The Oriental Orthodox Order in the West

https://theooow.com/resources/contemplative-chants/

Say I am you

By Rumi (translated by Coleman Barks)

To the bits of dust I say, Stay. 

To the sun, Keep moving. 

I am morning mist, and the breathing of evening. 

I am wind in the top of a grove, and surf on the cliff. 

Mast, rudder, helmsman, and keel, 

I am also the coral reef they founder on.
I am a tree with a parrot in its branches. 

Silence, thought, and voice. 

The musical air coming through a flute, 

a spark of a stone, a flickering 

in metal. Both candle, and the moth crazy around it. 

Rose, and the nightingale lost in the fragrance. 

I am all orders of being, the circling galaxy, 

the evolutionary intelligence, the lift, 

and the falling away. What is, 

and what isn’t. You who know,
You the one 

in all, say who 

I am. Say I 

am You. 




Molly Metzger, CPY Writing Community

Molly Metzger (RYT 200), serves as CPY’s Volunteer Executive Director. She is also an active member of the CPY Blog Community, a writers workshop at the intersection of yoga and Christianity. Molly has been a volunteer with CPY since first attending Oak Ridge in 2014. She has served on the website team, as board treasurer and as managing editor of the blog.
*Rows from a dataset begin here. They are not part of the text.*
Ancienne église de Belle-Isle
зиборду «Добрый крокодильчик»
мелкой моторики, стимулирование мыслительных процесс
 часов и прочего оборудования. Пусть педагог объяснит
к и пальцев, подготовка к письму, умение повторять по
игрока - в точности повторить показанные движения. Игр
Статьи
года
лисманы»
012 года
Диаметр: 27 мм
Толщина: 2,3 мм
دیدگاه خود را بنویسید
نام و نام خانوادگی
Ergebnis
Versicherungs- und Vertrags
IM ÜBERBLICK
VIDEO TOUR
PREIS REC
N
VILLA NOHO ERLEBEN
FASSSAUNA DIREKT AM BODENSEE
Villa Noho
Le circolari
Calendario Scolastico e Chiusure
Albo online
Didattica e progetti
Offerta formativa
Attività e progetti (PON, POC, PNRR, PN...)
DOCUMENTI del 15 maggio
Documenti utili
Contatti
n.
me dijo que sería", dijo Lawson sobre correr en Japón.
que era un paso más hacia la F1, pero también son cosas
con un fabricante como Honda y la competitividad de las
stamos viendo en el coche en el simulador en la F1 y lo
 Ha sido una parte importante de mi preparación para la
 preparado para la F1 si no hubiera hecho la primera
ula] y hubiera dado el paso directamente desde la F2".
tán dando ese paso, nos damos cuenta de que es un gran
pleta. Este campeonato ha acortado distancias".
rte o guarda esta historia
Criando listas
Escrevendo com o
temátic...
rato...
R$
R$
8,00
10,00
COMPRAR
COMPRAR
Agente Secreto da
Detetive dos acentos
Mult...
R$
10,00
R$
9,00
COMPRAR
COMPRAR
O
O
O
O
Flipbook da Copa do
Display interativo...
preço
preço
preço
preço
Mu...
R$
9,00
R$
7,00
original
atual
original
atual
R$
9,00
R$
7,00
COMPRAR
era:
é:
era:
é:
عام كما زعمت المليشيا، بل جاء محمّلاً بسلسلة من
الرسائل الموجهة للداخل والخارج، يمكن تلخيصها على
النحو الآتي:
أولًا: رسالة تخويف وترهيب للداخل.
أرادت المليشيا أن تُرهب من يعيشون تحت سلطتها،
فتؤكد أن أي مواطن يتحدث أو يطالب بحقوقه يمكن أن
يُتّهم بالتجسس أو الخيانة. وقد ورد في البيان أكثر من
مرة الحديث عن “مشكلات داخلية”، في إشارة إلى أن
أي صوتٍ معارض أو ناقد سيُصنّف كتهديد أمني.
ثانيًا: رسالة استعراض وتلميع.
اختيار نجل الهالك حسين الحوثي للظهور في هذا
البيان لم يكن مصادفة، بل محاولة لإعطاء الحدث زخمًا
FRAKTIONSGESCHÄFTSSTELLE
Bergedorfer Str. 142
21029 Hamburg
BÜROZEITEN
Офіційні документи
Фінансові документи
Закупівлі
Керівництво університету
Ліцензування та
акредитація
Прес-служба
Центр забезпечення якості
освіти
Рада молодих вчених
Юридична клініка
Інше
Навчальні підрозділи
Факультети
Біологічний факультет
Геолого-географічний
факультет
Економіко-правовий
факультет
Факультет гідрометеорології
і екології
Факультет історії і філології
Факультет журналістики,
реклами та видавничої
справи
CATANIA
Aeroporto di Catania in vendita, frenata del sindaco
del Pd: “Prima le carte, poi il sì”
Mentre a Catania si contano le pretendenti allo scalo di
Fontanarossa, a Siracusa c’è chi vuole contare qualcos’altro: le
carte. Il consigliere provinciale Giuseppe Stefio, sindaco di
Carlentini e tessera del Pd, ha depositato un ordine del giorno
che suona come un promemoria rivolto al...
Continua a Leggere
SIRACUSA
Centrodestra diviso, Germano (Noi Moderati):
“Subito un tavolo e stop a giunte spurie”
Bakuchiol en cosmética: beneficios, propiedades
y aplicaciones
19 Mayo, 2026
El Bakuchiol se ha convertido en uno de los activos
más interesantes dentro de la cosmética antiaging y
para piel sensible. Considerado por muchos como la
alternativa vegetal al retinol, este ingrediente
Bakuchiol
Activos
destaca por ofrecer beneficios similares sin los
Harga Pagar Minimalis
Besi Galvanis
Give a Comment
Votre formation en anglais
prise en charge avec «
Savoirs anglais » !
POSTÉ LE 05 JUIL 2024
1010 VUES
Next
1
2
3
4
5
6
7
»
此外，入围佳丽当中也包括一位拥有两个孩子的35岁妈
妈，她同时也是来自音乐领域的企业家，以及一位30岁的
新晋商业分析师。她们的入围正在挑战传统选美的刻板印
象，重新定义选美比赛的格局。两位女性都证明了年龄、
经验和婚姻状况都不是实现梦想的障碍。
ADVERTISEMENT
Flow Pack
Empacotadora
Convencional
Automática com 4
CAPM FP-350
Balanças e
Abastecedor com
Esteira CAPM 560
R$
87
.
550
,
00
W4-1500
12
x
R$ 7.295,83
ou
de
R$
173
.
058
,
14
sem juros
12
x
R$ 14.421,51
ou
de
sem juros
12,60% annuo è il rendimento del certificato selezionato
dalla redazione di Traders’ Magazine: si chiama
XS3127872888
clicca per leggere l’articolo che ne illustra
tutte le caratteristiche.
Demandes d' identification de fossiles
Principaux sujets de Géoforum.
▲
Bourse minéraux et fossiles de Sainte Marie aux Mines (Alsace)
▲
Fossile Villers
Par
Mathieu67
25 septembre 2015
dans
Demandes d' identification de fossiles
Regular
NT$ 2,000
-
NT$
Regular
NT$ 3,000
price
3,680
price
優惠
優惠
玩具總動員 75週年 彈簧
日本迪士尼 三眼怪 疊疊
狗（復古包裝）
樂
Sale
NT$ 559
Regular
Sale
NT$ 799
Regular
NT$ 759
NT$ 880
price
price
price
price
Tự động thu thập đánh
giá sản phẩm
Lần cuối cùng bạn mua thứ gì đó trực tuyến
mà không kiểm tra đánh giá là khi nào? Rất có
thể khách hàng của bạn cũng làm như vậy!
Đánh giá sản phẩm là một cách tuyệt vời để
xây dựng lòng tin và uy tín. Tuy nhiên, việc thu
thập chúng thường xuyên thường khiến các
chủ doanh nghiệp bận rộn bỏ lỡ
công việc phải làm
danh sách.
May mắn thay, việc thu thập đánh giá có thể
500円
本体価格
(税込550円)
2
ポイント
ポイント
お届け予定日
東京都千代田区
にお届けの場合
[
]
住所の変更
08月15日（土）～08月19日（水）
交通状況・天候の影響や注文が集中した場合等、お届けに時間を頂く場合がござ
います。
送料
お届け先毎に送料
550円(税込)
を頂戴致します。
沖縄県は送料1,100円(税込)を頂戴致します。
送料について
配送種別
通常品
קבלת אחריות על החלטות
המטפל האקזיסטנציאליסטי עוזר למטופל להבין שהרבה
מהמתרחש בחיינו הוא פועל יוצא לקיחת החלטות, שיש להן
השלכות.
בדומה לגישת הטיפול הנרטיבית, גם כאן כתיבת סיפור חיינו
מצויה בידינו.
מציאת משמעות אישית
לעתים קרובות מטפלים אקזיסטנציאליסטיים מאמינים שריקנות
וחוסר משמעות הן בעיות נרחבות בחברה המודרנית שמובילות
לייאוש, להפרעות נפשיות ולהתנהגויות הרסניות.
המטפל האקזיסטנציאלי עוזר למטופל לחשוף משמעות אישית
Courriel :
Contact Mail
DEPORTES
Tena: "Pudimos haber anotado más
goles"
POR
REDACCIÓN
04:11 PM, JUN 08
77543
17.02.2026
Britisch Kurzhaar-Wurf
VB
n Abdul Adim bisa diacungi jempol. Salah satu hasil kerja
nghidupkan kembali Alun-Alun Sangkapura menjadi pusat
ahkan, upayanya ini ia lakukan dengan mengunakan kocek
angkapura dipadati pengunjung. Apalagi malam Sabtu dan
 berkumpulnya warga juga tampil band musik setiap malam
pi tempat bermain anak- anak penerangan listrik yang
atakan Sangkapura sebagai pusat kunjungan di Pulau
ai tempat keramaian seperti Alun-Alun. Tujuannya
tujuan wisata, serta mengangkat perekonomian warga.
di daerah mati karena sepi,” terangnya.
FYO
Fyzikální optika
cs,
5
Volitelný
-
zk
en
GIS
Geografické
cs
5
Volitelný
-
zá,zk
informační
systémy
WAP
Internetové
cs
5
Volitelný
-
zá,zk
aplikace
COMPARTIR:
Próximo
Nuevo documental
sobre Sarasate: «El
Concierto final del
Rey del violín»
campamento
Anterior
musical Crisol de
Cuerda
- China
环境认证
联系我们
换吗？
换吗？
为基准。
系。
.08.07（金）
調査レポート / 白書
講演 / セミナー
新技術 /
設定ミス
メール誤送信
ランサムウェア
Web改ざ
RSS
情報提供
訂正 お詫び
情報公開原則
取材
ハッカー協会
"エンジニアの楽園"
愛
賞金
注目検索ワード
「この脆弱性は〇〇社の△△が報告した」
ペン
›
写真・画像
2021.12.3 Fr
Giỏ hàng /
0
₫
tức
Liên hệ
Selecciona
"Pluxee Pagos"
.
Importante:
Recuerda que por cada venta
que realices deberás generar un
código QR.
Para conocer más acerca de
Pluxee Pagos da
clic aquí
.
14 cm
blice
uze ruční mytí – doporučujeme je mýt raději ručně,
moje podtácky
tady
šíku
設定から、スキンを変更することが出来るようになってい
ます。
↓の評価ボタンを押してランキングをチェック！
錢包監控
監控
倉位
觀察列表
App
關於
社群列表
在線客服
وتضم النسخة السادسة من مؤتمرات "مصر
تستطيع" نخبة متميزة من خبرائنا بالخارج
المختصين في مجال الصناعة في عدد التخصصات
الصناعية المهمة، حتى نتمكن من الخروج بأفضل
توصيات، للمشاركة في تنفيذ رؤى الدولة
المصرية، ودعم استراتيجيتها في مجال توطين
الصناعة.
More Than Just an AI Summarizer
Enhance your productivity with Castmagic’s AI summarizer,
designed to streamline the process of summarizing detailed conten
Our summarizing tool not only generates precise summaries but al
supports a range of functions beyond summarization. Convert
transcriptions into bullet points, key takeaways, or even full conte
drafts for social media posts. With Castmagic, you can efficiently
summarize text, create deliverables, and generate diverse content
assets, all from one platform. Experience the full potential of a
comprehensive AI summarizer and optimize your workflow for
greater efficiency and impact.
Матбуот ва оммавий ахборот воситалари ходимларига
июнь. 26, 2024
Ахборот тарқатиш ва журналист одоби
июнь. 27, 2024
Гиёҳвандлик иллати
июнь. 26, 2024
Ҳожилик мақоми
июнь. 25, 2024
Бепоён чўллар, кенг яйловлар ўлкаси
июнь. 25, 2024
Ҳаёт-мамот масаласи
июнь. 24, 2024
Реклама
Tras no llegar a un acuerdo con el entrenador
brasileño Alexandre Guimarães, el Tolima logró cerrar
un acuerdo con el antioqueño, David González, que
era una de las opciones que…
Raised on a steady diet of weekly mass attendance and Catholic school in Northeastern Ohio, her first faith experiences were good ones, but skepticism began to creep in with the advent of adulthood. The practices of yoga and meditation opened her eyes to the treasures offered in her original faith tradition. She currently lives in New Jersey with her husband and daughters, and in her spare time loves nothing more than traveling to meet up with her wild Irish family for hiking, running, and maybe a beer.